▸ **Request**
Would you transcribe the entries below, beginning at the line with "Bruno's first dive into" and ending after the line with "OpenAI Global Applicant Privacy Policy", exactly, with no picture and nothing more?

Start of Supplied data

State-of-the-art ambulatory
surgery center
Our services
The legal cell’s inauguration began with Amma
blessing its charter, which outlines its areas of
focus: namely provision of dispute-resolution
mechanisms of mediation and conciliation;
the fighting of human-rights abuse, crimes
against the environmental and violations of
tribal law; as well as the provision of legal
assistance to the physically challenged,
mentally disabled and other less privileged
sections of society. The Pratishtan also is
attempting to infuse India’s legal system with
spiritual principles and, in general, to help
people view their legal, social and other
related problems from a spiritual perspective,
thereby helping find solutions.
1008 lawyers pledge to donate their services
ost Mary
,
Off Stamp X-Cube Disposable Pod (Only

End of Supplied data
Start of Supplied data

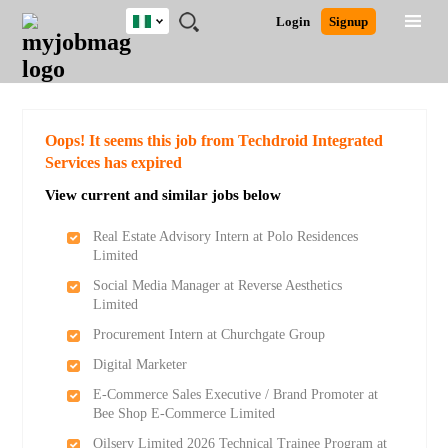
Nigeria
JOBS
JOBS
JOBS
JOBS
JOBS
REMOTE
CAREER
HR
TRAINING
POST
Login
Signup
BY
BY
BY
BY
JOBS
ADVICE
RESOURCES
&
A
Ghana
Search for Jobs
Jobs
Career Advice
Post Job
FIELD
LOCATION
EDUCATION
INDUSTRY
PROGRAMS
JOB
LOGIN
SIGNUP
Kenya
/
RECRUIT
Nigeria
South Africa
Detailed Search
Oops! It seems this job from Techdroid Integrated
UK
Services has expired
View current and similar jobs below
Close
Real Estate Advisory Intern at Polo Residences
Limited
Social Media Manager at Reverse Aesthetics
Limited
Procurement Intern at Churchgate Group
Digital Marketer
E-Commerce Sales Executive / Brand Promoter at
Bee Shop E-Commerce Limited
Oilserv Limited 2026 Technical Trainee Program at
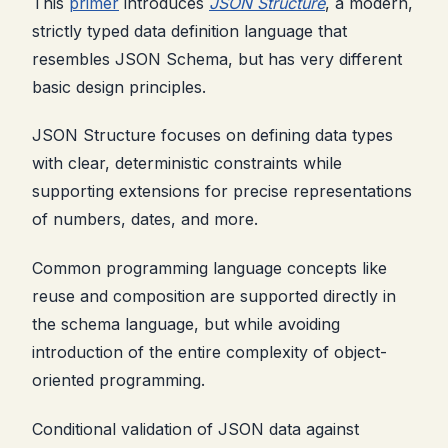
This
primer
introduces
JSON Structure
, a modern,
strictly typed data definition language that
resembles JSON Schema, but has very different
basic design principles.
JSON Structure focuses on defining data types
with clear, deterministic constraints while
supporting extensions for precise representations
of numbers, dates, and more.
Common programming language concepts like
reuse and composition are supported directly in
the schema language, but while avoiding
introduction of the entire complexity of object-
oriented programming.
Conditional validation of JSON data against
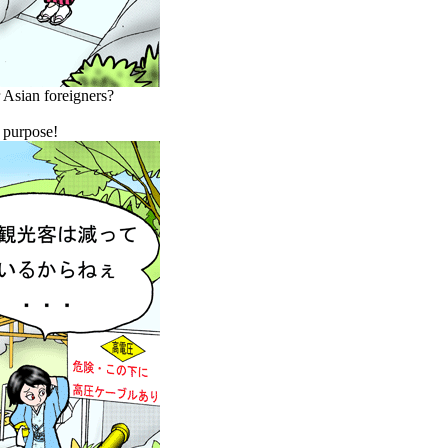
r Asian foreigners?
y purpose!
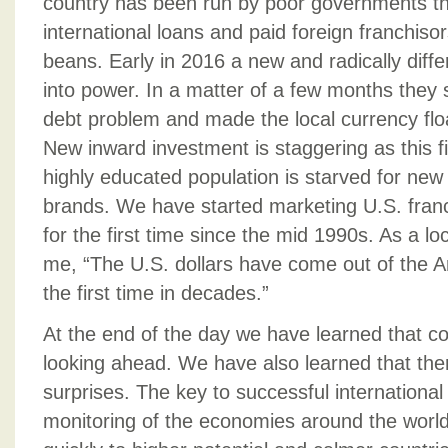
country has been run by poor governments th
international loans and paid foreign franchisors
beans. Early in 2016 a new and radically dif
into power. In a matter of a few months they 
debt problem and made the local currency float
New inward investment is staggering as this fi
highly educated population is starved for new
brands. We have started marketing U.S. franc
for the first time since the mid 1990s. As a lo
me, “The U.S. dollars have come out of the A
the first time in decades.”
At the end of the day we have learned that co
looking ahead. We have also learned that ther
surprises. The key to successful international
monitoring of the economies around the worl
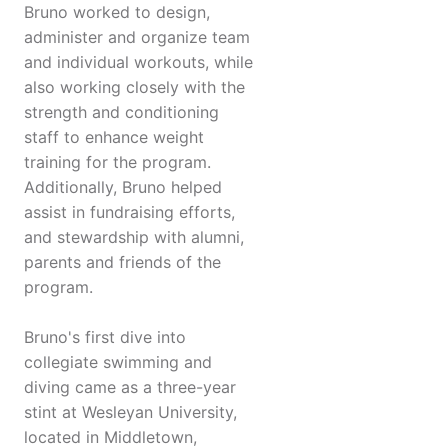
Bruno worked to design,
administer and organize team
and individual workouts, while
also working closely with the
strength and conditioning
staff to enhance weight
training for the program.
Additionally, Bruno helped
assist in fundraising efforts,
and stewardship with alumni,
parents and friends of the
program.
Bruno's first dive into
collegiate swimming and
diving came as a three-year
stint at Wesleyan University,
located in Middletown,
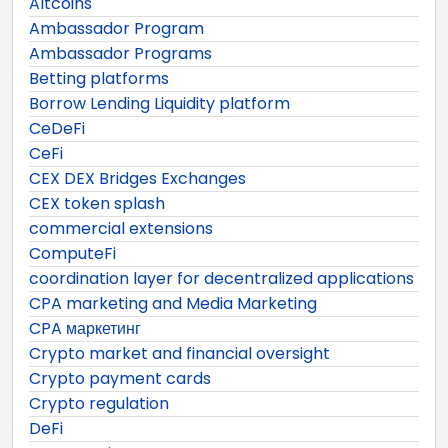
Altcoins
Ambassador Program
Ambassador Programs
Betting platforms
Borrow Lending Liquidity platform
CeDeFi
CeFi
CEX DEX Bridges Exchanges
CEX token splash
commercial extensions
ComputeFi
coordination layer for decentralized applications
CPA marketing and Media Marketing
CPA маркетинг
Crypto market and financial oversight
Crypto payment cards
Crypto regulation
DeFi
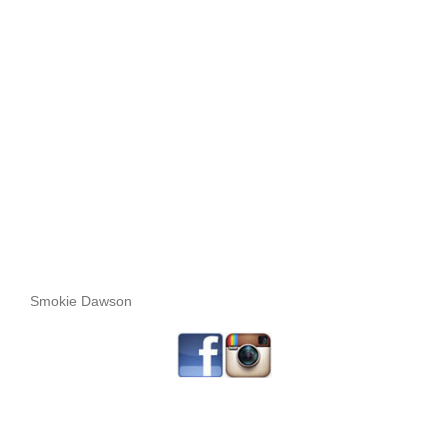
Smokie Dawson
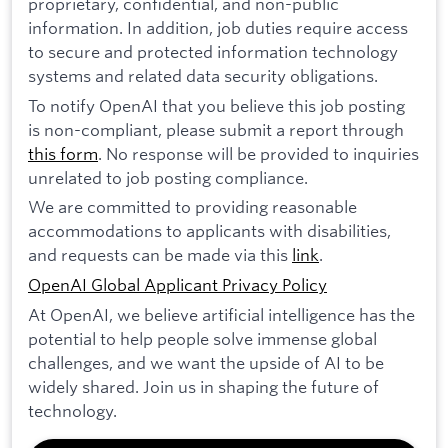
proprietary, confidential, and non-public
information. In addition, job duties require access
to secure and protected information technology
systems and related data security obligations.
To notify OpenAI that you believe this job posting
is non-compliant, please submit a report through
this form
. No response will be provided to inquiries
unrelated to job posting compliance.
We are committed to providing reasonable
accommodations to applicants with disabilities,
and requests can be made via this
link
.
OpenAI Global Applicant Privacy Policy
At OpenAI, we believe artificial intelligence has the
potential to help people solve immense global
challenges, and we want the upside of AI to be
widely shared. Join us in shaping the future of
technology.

End of Supplied data

▸ **Response**
Bruno's first dive into
collegiate swimming and
diving came as a three-year
stint at Wesleyan University,
located in Middletown,
Altcoins
Ambassador Program
Ambassador Programs
Betting platforms
Borrow Lending Liquidity platform
CeDeFi
CeFi
CEX DEX Bridges Exchanges
CEX token splash
commercial extensions
ComputeFi
coordination layer for decentralized applications
CPA marketing and Media Marketing
CPA маркетинг
Crypto market and financial oversight
Crypto payment cards
Crypto regulation
DeFi
Smokie Dawson
proprietary, confidential, and non-public
information. In addition, job duties require access
to secure and protected information technology
systems and related data security obligations.
To notify OpenAI that you believe this job posting
is non-compliant, please submit a report through
this form
. No response will be provided to inquiries
unrelated to job posting compliance.
We are committed to providing reasonable
accommodations to applicants with disabilities,
and requests can be made via this
link
.
OpenAI Global Applicant Privacy Policy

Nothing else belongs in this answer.